▸ **READING PASSAGE**
------------------------

Through continuous improvements to monitoring and evaluation, we are directing resources toward increasing services for underserved populations; concentrating on the primary causes of child deaths in the hardest hit countries. We are being strategic with taxpayer dollars by investing in programs that yield the greatest results. Our development efforts are increasingly focused on educating girls, empowering women, and promoting inclusive economic growth. That’s because we know that educated mothers are less likely to die in childbirth, more likely to send their kids to school, and provide better nutrition and health care at home. In fact, data suggests that each additional year of schooling reduces the likelihood that a mother’s child will die as an infant by 10 percent.

------------------------

▸ **DATA EXTRACT**
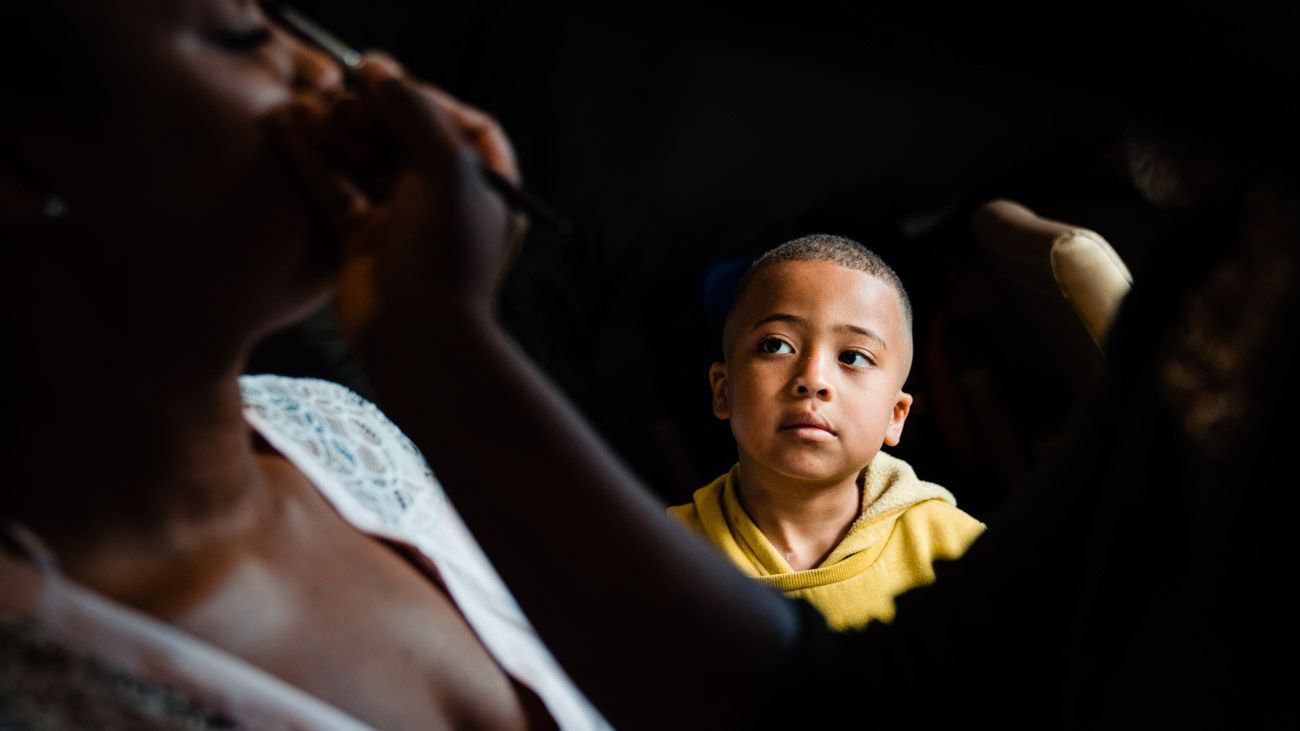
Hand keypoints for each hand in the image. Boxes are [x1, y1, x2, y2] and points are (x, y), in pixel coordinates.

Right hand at [272, 55, 515, 340]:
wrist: (418, 339)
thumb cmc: (446, 256)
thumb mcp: (447, 171)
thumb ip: (417, 114)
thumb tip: (380, 71)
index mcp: (487, 188)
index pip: (464, 127)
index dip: (428, 100)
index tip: (389, 83)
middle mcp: (448, 202)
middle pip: (409, 139)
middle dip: (374, 114)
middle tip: (343, 97)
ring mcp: (403, 221)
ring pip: (366, 161)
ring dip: (336, 131)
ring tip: (304, 106)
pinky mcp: (361, 239)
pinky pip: (335, 187)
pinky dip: (313, 159)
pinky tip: (287, 129)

------------------------

▸ **PROBLEM TO SOLVE**
Can you carry the passage above on development aid and educating girls further, starting after its final sentence?

▸ **TASK RESULT**
At USAID, we are supporting mothers worldwide. Since June 2012, the agency has been helping lead the U.S. Government’s push to renew the global effort to end preventable child death. We are committed to utilizing resources, technology, and expertise to achieve the A Promise Renewed for Child Survival goal of reducing the under five-mortality rate to below 20 deaths per 1000 live births by the year 2035. Reaching this target is a team effort by governments, civil society, the private sector, innovators, and the global health and faith-based community. Workings together, the international community can help ensure a promising future for all women and their children.
We know the statistics and we know what we need to do. We know that investing in mothers pays dividends for children, families, communities and nations. The data is clear but it’s the stories from the women in Haiti, Kenya, and around the world that bring those numbers to life. This Mother’s Day, let’s honor their wisdom and their contributions.